Activity -> What is needed is each line of the data below that holds the string "대시보드".

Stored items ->
============================================================
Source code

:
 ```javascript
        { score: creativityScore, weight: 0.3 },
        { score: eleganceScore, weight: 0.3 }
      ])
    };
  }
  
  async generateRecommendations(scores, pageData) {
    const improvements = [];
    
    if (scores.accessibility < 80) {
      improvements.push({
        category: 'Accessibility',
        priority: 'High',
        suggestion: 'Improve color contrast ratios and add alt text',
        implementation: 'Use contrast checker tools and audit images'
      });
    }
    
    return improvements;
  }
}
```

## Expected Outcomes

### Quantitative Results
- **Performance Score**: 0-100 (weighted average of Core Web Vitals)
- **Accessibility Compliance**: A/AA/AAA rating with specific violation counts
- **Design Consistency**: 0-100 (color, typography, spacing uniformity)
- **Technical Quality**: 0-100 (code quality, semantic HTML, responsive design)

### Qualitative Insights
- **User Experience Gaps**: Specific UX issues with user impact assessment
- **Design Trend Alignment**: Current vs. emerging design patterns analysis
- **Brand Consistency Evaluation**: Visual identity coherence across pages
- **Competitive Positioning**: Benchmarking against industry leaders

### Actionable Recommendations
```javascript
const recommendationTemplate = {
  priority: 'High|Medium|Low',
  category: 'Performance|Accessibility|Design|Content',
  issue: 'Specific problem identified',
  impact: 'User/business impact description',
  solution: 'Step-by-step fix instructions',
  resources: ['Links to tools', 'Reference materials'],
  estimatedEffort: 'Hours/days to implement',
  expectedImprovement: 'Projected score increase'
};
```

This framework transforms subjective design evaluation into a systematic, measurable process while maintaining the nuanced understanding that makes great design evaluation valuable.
============================================================
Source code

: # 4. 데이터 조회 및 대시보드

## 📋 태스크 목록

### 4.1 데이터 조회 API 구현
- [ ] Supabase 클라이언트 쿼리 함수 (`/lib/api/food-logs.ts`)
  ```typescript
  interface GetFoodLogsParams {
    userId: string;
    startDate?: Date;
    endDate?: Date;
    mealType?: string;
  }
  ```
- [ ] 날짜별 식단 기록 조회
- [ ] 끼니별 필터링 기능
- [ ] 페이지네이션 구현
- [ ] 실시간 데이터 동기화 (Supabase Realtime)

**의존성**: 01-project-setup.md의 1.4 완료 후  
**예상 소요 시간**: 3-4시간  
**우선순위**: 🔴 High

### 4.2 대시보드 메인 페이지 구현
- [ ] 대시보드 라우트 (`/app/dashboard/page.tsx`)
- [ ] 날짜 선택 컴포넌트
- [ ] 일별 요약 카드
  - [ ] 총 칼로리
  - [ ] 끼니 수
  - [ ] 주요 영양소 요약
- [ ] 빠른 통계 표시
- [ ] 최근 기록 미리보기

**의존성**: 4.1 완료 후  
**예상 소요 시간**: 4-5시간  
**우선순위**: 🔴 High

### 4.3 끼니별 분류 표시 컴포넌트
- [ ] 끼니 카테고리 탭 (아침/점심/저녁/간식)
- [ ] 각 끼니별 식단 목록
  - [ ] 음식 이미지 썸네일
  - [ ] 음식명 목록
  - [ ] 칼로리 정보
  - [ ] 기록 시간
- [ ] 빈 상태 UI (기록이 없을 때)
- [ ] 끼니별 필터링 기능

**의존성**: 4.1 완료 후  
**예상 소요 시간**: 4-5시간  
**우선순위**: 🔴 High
============================================================
Exercise result ->
: # 4. 데이터 조회 및 대시보드
### 4.2 대시보드 메인 페이지 구현
- [ ] 대시보드 라우트 (`/app/dashboard/page.tsx`)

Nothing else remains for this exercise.